In a response to the audit, USF stated “the university will improve the existing procedures to include employees coded in the faculty salary plan. Funds will be restored to appropriate state funds.”

Additionally, in a review of 219 employees paid $15.5 million in salaries from undergraduate tuition differential fees, which must be used for “certain specified purposes … which include increasing course offerings, improving graduation rates, increasing the percentage of undergraduate students who are taught by faculty, decreasing student-faculty ratios, providing salary increases for faculty who have a history of excellent teaching in undergraduate courses, improving the efficiency of the delivery of undergraduate education through academic advisement and counseling, and reducing the percentage of students who graduate with excess hours,” but “not be used to pay the salaries of graduate teaching assistants,” more than $95,000 of its use was questioned — $14,853 was spent on four graduate teaching assistant salaries and $80,623 was spent to fund “portions of 10 faculty members’ salaries related to graduate courses taught by the faculty members.”

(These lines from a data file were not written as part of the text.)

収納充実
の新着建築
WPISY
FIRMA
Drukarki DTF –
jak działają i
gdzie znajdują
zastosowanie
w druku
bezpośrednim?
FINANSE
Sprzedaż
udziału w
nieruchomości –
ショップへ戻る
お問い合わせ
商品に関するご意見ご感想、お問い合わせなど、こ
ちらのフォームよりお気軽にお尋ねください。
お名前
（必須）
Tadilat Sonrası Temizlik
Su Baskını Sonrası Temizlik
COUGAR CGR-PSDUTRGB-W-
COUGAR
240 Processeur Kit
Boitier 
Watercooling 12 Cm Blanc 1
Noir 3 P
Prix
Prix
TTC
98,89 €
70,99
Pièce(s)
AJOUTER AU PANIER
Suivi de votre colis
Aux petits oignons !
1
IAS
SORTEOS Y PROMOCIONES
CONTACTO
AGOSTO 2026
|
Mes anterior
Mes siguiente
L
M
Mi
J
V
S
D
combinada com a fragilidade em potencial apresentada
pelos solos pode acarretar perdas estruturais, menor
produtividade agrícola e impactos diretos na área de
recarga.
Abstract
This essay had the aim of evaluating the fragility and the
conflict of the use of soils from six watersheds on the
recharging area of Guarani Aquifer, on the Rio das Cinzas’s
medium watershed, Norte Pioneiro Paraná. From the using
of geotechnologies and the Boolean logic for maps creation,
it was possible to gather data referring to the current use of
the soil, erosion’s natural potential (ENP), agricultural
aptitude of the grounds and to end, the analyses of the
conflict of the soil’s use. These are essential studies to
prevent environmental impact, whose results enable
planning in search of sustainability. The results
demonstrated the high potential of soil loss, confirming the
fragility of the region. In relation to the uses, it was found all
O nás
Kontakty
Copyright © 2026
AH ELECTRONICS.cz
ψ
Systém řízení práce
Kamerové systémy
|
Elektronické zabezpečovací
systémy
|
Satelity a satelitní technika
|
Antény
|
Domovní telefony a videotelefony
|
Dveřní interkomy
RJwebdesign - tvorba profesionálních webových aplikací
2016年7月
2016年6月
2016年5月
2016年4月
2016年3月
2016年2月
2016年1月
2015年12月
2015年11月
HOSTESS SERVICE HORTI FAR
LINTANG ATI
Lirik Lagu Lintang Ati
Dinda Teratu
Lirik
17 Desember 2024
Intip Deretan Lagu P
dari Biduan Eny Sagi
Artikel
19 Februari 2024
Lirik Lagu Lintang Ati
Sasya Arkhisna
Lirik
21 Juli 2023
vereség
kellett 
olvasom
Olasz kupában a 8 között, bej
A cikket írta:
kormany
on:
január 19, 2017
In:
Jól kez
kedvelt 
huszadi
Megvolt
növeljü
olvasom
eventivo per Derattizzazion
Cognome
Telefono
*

“University personnel stated that the allocation errors were due to oversight and that these errors would be corrected during the 2013-14 fiscal year,” the audit stated.

In its written response, the university stated it has adopted a new policy effective at the beginning of 2014 that will “directly distribute compensation at each payroll interval to the appropriate funding source.”

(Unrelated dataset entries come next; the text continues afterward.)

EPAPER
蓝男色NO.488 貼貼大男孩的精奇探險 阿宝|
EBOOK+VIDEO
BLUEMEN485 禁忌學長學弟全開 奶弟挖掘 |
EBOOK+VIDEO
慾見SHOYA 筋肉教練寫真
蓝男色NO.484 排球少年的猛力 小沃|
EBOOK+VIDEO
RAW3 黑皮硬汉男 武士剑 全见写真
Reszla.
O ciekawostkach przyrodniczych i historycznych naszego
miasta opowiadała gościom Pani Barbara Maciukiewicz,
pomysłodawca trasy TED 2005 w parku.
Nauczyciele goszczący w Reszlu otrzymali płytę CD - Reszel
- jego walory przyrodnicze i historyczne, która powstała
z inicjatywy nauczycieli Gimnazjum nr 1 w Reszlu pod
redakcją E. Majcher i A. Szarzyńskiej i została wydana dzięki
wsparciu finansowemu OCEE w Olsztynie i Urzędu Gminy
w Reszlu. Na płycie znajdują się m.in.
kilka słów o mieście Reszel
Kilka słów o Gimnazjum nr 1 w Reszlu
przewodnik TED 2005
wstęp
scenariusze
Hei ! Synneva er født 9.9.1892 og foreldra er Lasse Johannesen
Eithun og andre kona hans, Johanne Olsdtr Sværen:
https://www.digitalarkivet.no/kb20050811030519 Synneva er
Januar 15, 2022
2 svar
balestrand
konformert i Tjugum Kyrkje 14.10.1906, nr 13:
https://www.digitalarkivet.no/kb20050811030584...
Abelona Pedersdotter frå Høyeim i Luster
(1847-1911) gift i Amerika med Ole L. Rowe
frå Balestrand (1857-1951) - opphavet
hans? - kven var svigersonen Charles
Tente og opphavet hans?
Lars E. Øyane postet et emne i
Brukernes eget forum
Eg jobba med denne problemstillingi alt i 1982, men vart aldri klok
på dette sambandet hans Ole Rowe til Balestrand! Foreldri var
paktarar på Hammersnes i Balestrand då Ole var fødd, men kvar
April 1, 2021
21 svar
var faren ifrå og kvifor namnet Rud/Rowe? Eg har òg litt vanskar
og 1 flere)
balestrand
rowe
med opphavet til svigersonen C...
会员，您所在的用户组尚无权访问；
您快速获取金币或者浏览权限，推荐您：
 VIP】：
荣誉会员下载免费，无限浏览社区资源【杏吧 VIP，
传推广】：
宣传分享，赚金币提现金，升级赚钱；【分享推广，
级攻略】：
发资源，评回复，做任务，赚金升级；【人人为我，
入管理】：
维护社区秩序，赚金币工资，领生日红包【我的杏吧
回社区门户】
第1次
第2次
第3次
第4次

Furthermore, the audit stated that the agreement reached to fire former football coach Skip Holtz before his contract expired, promised Holtz $1,733,716 — an amount more than the maximum 20 weeks of compensation state statutes surrounding severance pay allow for.

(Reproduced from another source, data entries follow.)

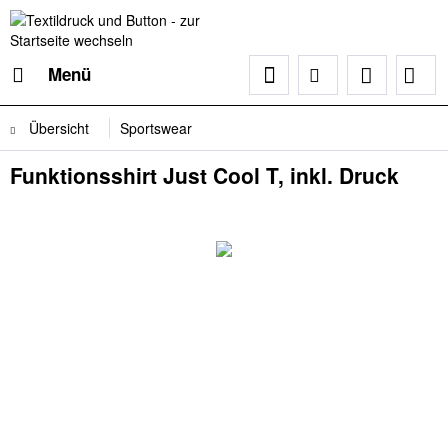
Menü
Übersicht
Sportswear
Funktionsshirt Just Cool T, inkl. Druck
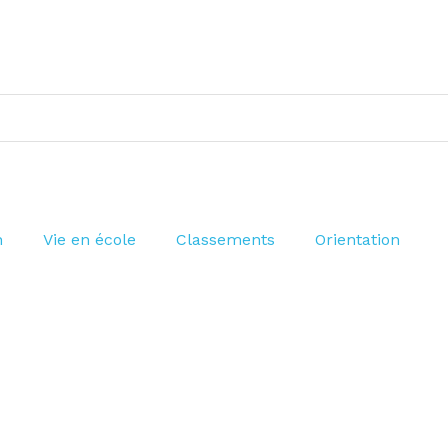
n
Vie en école
Classements
Orientation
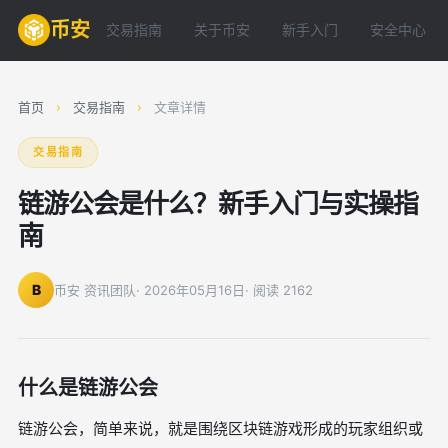
币安
交易指南
关于币安
新手入门
安全中心
首页
›
交易指南
›
文章详情
交易指南
链游公会是什么？新手入门与实操指
南
B
币安 资讯团队
· 2026年05月16日
· 阅读 2162
什么是链游公会
链游公会，简单来说，就是围绕区块链游戏形成的玩家组织或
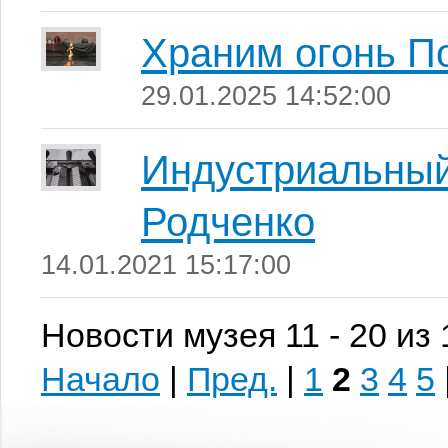
Храним огонь П
29.01.2025 14:52:00
Индустриальный
Родченко
14.01.2021 15:17:00
Новости музея 11 - 20 из
Начало
|
Пред.
|
1
2
3
4
5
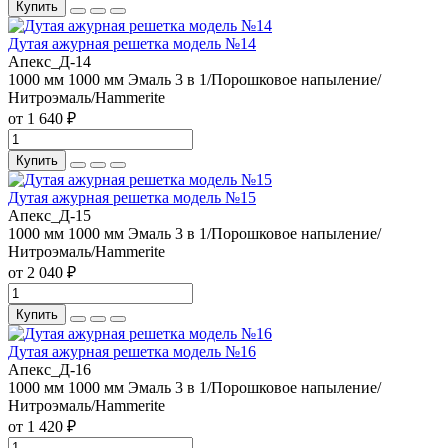
Купить
Дутая ажурная решетка модель №14
Апекс_Д-14
1000 мм
1000 мм
Эмаль 3 в 1/Порошковое напыление/
Нитроэмаль/Hammerite
от 1 640 ₽
Купить
Дутая ажурная решетка модель №15
Апекс_Д-15
1000 мм
1000 мм
Эмаль 3 в 1/Порошковое напыление/
Нитроэмаль/Hammerite
от 2 040 ₽
Купить
Дутая ажурная решетка модель №16
Апекс_Д-16
1000 мм
1000 мм
Эмаль 3 в 1/Порошковое напыление/
Нитроэмаль/Hammerite
от 1 420 ₽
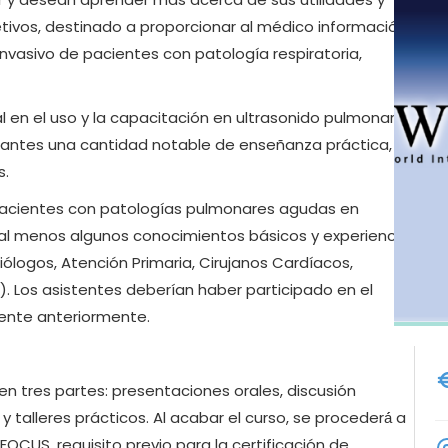
tivos, destinado a proporcionar al médico información
vasivo de pacientes con patología respiratoria,
 en el uso y la capacitación en ultrasonido pulmonar
cipantes una cantidad notable de enseñanza práctica,
s.
 pacientes con patologías pulmonares agudas en
 al menos algunos conocimientos básicos y experiencia
iólogos, Atención Primaria, Cirujanos Cardíacos,
. Los asistentes deberían haber participado en el
lente anteriormente.
 en tres partes: presentaciones orales, discusión
 talleres prácticos. Al acabar el curso, se procederá́ a
OCUS, requisito previo para la certificación de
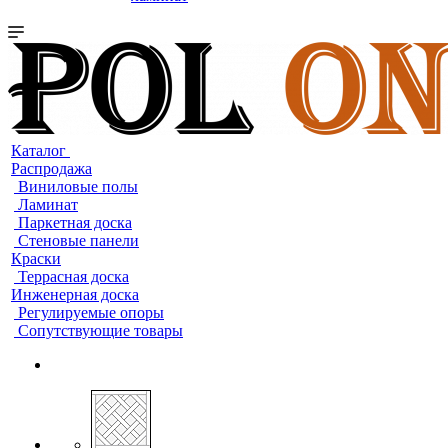
Каталог
Распродажа
Виниловые полы
Ламинат
Паркетная доска
Стеновые панели
Краски
Террасная доска
Инженерная доска
Регулируемые опоры
Сопутствующие товары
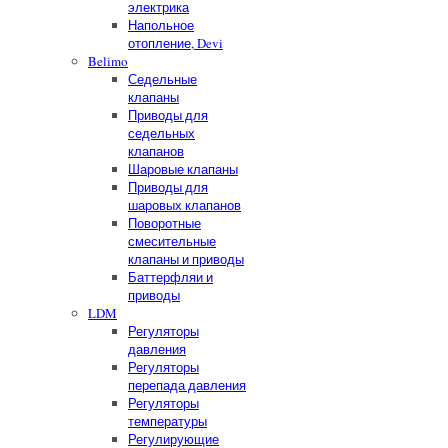
электрика
Напольное
отопление, Devi
Belimo
Седельные
клапаны
Приводы для
седельных
клапанов
Шаровые клапаны
Приводы для
шаровых клапанов
Поворотные
смесительные
клапаны и приводы
Баттерфляи и
приводы
LDM
Регуляторы
давления
Регуляторы
перепада давления
Регуляторы
температуры
Регулирующие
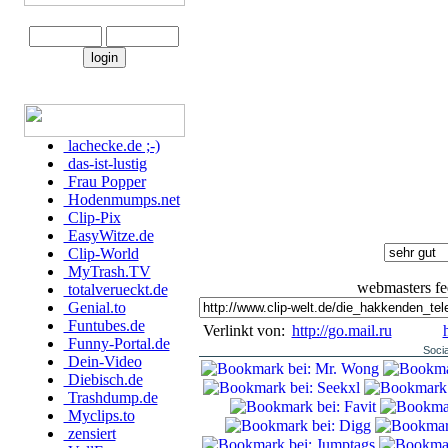
lachecke.de ;-)
das-ist-lustig
Frau Popper
Hodenmumps.net
Clip-Pix
EasyWitze.de
Clip-World
MyTrash.TV
webmasters feel
totalverueckt.de
Genial.to
Funtubes.de
Verlinkt von:
http://go.mail.ru
Funny-Portal.de
Soci
Dein-Video
Diebisch.de
Trashdump.de
Myclips.to
zensiert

According to the audit, the university stated the pay was not severance pay, “but represented payments for damages as a result of the university terminating the agreement with the coach without cause.”

The audit also found that the $50 per-credit-hour distance learning course fee, which collected $19.9 million in fees over the last two years, but expenses for providing distance learning courses only totaled $16.1 million over the same period of time, thus violating state statutes that say the fees may not exceed additional costs of the services provided.

The audit report stated university management responded by saying “during the 2011-12 and 2012-13 fiscal years the university was not able to fully execute its distance learning spending plans due to multiple instances of leadership turnover, delayed key hiring and the ongoing refinement of its distance learning strategy. As a result, some of the planned spending of distance learning course fees was deferred, and the university reported surpluses of revenues over expenses.”

In October, USF announced it would be redesigning its former house for distance learning, University College, to “Innovative Education,” a model that will receive no funding from state-funded Education and General (E&G) revenues, but will sustain itself off cost-recovery and market-based business models.

This program would provide a $10,000 incentive for each face-to-face class converted to an online class — $5,000 to be provided up-front and $5,000 to be provided later, $300,000 in funding to colleges for teaching and graduate assistant support and a $425,000 one-time investment. Faculty who attend professional development seminars will receive $500 as compensation in order to provide the Southern Association of Colleges and Schools accrediting body with documentation of the university’s online initiatives.

The audit stated that the university stated “new leadership was established to oversee and execute the expansion of distance learning courses and indicated that a business plan had been developed, which will result in a significant multi-year investment in distance learning courses, beginning with the 2013-14 fiscal year.”

USF Media and Public Affairs Coordinator Adam Freeman said university officials could not be reached for comment by the time of print due to the university’s closing.